The next morning, I drove the ambulance following Abdul to a small workshop outside of town, in the Rudaki district. There a man named Rustan worked, and he was said to have twenty years of experience repairing automatic transmissions. He was almost offended when I insisted on showing him what was wrong, for he had immediately understood what had happened and what needed to be done.
With the help of his two sons (his apprentices), he lifted up the car in the workshop and with the oldest son using the small and the huge sledgehammer bent everything, that had been damaged under the car, into shape again so that he could dismantle the transmission. The fluid that had leaked out upon impact (which had the colour of motor oil, but not really the right thickness for actually being motor oil) had been automatic transmission fluid. It just has a very different colour when it comes out than what it has when it goes in, which now became obvious when Rustan emptied all the old fluid from the transmission system. Then Abdul drove me to the mechanics’ bazaar to buy some litres of new automatic transmission fluid, and Abdul (of course) knowing exactly where to go, we found authentic Toyota automatic transmission fluid, imported from Japan, while Rico stayed in the workshop in case there were any questions to be answered and to take some photos.
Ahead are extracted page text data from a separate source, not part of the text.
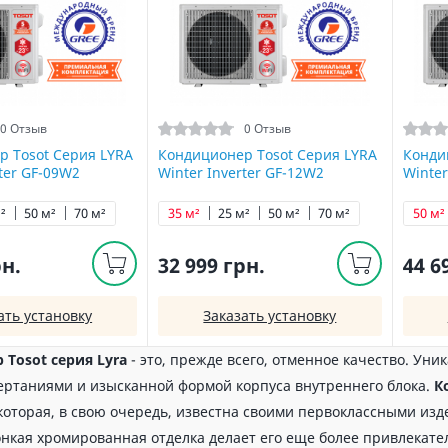
0 Отзыв
0 Отзыв
р Tosot Серия LYRA
Кондиционер Tosot Серия LYRA
Конди
rter GF-09W2
Winter Inverter GF-12W2
Winter
²
50 м²
70 м²
35 м²
25 м²
50 м²
70 м²
50 м²
рн.
32 999 грн.
44 6
ать установку
Заказать установку
Tosot серия Lyra
- это, прежде всего, отменное качество. Ун
ртаниями и изысканной формой корпуса внутреннего блока.
К
 которая, в свою очередь, известна своими первоклассными из
тонкая хромированная отделка делает его еще более привлека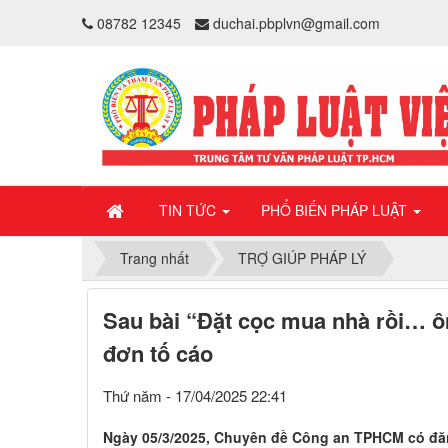
08782 12345
duchai.pbplvn@gmail.com
TIN TỨC
PHỔ BIẾN PHÁP LUẬT
Trang nhất
TRỢ GIÚP PHÁP LÝ
Sau bài “Đặt cọc mua nhà rồi… ô
đơn tố cáo
Thứ năm - 17/04/2025 22:41
Ngày 05/3/2025, Chuyên đề Công an TPHCM có đăn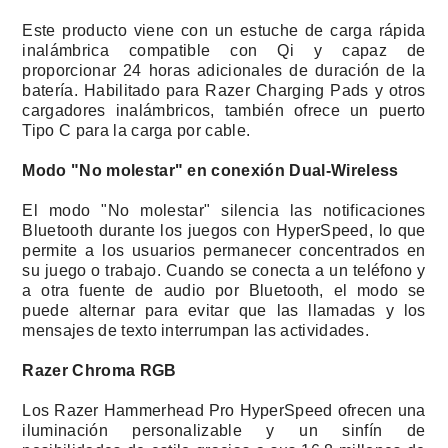
Este producto viene con un estuche de carga rápida
inalámbrica compatible con Qi y capaz de
proporcionar 24 horas adicionales de duración de la
batería. Habilitado para Razer Charging Pads y otros
cargadores inalámbricos, también ofrece un puerto
Tipo C para la carga por cable.
Modo "No molestar" en conexión Dual-Wireless
El modo "No molestar" silencia las notificaciones
Bluetooth durante los juegos con HyperSpeed, lo que
permite a los usuarios permanecer concentrados en
su juego o trabajo. Cuando se conecta a un teléfono y
a otra fuente de audio por Bluetooth, el modo se
puede alternar para evitar que las llamadas y los
mensajes de texto interrumpan las actividades.
Razer Chroma RGB
Los Razer Hammerhead Pro HyperSpeed ofrecen una
iluminación personalizable y un sinfín de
With the transmission repaired and various loose parts (radiator, etc.) screwed firmly into place again, Rustan proudly encouraged me to take a test drive. The car started flawlessly, there was no noise that shouldn’t be there, the gear selector worked perfectly again, and it was a triumphant test drive.
It was now early Sunday afternoon, so we decided to use Jonas’ hospitality to stay the night in Dushanbe (using the afternoon for doing laundry, relaxing, uploading photos on the internet, etc.) and then drive on again in the morning. Jonas took us for dinner at an excellent Chinese restaurant, well hidden in one of the big business hotels in town, which’s existence shouldn’t be surprising considering the considerable amount of Chinese working in Tajikistan, building roads, tunnels, houses, and whatnot. (There were even a few road signs printed only in Tajik and Chinese, without any Russian or English.)
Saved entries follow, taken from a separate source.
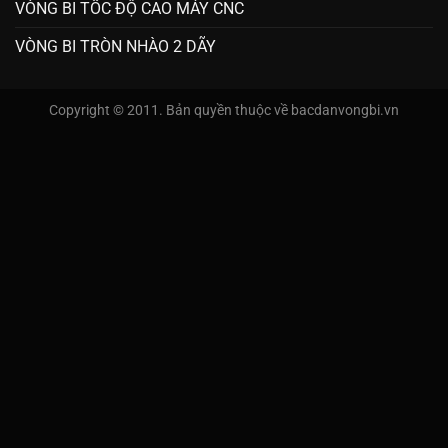
VÒNG BI TỐC ĐỘ CAO MÁY CNC
VÒNG BI TRÒN NHÀO 2 DÃY
Copyright © 2011. Bản quyền thuộc về bacdanvongbi.vn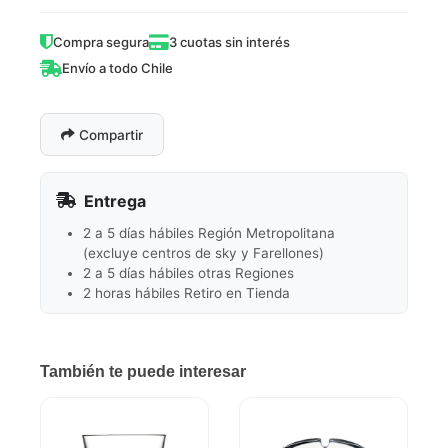
Compra segura
3 cuotas sin interés
Envío a todo Chile
Compartir
Entrega
2 a 5 días hábiles Región Metropolitana
(excluye centros de sky y Farellones)
2 a 5 días hábiles otras Regiones
2 horas hábiles Retiro en Tienda
También te puede interesar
Rico had spent some time researching the status of the border crossing at Karamyk, which we had hoped would be open or maybe be opened while we waited in Dushanbe, and which the border guards on the way in had emphatically claimed to be open (even if we didn’t believe them too much, considering all the other things they also claimed). In the end, however, it stood clear that it wouldn’t be possible for us to cross the border at Karamyk in the foreseeable future. (To hope that it would be opened was not foolish, though, for when I write this we have learned that the border there indeed has now been opened again.)
This meant that the only possible way out of Kyrgyzstan for us now would be to return through The Tunnel of Death and across the Shakristan Pass again, to then turn eastwards at Khujand and drive into Kyrgyzstan through the border crossing at Isfara.
So we set off in the morning, stopping to refuel before the mountains at a small petrol station run by a man named Iskandar who was bemused by us admiring his original 1969 vintage petrol pump, still working flawlessly, and proudly showing the new modern Chinese built petrol pumps being installed now.
Both the tunnel and the pass were considerably easier to drive when having driven them before, when having a fully working car and during daytime. But it still took somewhere around seven hours of driving very slowly on full alert to arrive at the other side of the mountains again without any damage.
We spent the night at Hotel Leninabad in Khujand again, to drive into Kyrgyzstan the next day.